Londres (awp/afp) - La Banque d'Angleterre est intervenue dans l'urgence face à des "risques réels pour la stabilité financière britannique" en réaction aux turbulences sur les marchés déclenchées par le plan budgétaire dispendieux de Londres, vertement critiqué par le FMI.

"La Banque va effectuer des achats d'obligations gouvernementales à échéance éloignée" dès mercredi afin de "rétablir des conditions de marché normales", affirme la BoE dans un communiqué mercredi, précisant que cette "opération sera entièrement financée par le Trésor".

"Le mouvement du marché est exacerbé depuis hier et affecte particulièrement la dette à long terme.

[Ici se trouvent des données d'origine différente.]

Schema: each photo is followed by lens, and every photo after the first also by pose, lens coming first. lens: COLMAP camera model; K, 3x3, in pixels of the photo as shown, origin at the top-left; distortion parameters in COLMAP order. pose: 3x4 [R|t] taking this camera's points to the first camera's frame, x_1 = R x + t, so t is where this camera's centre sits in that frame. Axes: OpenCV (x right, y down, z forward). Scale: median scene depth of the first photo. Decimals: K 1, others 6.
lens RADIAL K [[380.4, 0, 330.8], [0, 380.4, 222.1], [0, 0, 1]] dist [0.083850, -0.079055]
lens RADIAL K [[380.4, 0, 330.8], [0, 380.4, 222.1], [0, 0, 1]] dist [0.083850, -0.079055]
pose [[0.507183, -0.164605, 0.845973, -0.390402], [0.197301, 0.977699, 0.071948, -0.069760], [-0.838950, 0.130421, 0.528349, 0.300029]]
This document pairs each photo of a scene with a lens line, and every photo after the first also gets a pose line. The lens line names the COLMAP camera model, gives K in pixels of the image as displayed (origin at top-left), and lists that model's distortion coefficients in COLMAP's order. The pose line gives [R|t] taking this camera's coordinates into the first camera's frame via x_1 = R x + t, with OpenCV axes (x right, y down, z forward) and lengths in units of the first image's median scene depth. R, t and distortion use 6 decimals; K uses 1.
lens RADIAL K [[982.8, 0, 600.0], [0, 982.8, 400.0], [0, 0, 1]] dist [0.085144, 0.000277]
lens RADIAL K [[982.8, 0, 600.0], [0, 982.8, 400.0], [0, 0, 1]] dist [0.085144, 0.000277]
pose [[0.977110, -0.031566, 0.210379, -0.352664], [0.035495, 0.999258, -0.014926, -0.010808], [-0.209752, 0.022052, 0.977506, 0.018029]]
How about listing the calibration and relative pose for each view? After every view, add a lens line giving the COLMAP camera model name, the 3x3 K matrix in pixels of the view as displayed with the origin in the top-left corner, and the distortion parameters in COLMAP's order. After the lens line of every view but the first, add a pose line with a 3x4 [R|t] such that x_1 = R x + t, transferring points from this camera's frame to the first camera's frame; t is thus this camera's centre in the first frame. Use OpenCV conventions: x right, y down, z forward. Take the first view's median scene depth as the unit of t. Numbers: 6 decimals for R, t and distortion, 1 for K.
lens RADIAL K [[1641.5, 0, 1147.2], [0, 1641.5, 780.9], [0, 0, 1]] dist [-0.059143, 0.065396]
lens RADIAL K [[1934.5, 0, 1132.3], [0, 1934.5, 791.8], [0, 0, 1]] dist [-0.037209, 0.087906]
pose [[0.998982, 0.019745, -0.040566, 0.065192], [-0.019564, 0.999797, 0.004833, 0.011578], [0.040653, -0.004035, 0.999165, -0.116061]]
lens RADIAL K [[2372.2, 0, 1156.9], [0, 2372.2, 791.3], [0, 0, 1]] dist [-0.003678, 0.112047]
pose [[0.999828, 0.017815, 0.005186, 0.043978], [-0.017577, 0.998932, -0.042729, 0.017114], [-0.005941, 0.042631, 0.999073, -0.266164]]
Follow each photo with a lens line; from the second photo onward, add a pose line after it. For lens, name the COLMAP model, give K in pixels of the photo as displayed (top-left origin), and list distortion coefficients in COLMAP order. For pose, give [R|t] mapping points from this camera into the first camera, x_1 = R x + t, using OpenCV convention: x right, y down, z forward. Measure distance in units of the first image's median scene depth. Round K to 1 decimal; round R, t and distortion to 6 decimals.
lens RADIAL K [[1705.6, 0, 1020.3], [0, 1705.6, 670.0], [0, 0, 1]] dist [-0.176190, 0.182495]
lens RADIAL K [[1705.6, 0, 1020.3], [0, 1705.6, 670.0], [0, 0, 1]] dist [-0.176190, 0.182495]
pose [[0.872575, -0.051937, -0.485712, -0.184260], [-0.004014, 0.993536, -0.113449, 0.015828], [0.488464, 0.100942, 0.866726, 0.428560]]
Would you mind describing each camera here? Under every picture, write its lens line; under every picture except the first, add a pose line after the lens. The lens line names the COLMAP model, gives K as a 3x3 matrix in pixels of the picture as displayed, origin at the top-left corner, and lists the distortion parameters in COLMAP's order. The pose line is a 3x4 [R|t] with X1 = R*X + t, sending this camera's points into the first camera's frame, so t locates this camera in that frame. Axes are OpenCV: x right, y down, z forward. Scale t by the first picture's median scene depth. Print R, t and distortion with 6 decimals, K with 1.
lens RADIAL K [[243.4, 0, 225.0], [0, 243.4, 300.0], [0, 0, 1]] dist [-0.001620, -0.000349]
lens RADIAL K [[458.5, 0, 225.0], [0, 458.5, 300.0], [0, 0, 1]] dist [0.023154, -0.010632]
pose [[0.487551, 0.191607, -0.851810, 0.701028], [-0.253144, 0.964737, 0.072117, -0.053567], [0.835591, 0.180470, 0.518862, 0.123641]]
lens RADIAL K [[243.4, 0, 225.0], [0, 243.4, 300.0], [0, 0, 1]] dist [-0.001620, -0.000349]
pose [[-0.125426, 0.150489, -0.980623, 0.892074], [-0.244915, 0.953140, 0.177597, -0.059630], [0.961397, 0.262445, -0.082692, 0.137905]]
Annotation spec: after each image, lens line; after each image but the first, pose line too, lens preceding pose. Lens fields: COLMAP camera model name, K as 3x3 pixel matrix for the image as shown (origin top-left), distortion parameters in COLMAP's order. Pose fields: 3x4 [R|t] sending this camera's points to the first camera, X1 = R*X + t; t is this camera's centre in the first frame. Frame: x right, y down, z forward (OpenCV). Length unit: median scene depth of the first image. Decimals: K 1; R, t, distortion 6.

Si ce dysfonctionnement du marché continue ou empire, cela causerait un risque réel pour la stabilité financière du Royaume-Uni", a expliqué la BoE pour justifier son intervention.

Vendredi, le nouveau gouvernement de Liz Truss avait annoncé des mesures de soutien à l'économie et des baisses d'impôts très coûteuses.

Evaluées par les économistes à un montant de 100 à 200 milliards de livres, mais dont le financement et l'impact restent flous et non chiffrés par le gouvernement, elles ont semé le trouble sur les marchés.

Signal de la défiance des investisseurs pour les actifs britanniques, la livre sterling a plongé à un plus bas historique, à 1,0350 dollar lundi, et n'a que peu remonté depuis.

Le rendement de la dette d'Etat, qui augmente quand la demande recule, s'est envolé.

Le taux des obligations à trente ans, qui évoluait à environ 3,5% en début de semaine dernière, a bondi pour atteindre en début de séance mercredi 5,14%, un plus haut depuis 1998, signalant une flambée du coût de financement de la dette britannique.

Il est rapidement retombé avec l'intervention de la BoE, reculant même à 3,94%. Le taux des obligations à 10 ans a fait de même, reculant à 4,02% après avoir atteint un sommet depuis 2008 à 4,59%.

Après être repartie en baisse dans un premier temps, la livre s'est également ressaisie dans un mouvement général d'appréciation des actifs à risque et de recul du dollar. Depuis le début de l'année, sa chute, vertigineuse, reste de 20%.

La flambée des taux d'emprunt au Royaume-Uni risque de renchérir les prêts hypothécaires des ménages et les crédits des entreprises et de les porter à un point où ils ne seraient plus en mesure de rembourser.

Plus tôt mercredi, le Trésor avait défendu son plan budgétaire annoncé la semaine dernière, qui mêle soutien massif aux factures énergétiques et baisses d'impôts tous azimuts, ciblant particulièrement les revenus les plus aisés.

"Nous avons agi rapidement pour protéger les ménages et entreprises cet hiver et l'hiver prochain", a argumenté le Trésor.

"Nous nous concentrons sur la croissance de l'économie et le niveau de vie pour tous" avant un nouveau budget de moyen terme le 23 novembre qui "assurera que la dette recule dans sa part du PIB", a-t-il ajouté.

Jamais vu

Avec un taux d'inflation de quasiment 10% sur un an, le plus élevé du G7, le Royaume-Uni est déjà en récession selon la Banque d'Angleterre.

Dans une déclaration au ton jamais vu selon la plupart des économistes, le Fonds monétaire international (FMI) a vertement appelé Downing Street et le Chancelier Kwarteng à rectifier le tir.

"Vu les pressions inflationnistes élevées dans plusieurs pays, y compris le Royaume-Uni, nous ne recommandons pas de mesures budgétaires importantes non financées, car il est important que la politique budgétaire ne barre pas la route à la politique monétaire", a affirmé aussi le FMI.

"Le budget du 23 novembre présente une opportunité pour le gouvernement britannique de (...) réévaluer ses mesures fiscales, particulièrement celles qui visent les revenus les plus élevés", qui risquent "d'accroître les inégalités", sermonne le FMI.

L'agence de notation Moody's a tenu des propos similaires, avertissant d'une "trajectoire de dette insoutenable".

Les mesures budgétaires du gouvernement ont "forcé la BoE à intervenir pour éviter une crise financière", et "cela marche déjà", constate Capital Economics.

Depuis l'annonce de l'intervention, "les taux de rendement à 30 ans sont retombés", même si cette action en urgence de la banque centrale montre "que les marchés britanniques sont en périlleuse posture", ajoute le cabinet d'études.

Le chef de l'opposition britannique, le travailliste Keir Starmer, a pour sa part fustigé "le bazar créé par le gouvernement avec l'économie" du pays, l'appelant à trouver comment régler ces problèmes avant le budget de novembre, qu'il estime "trop éloigné".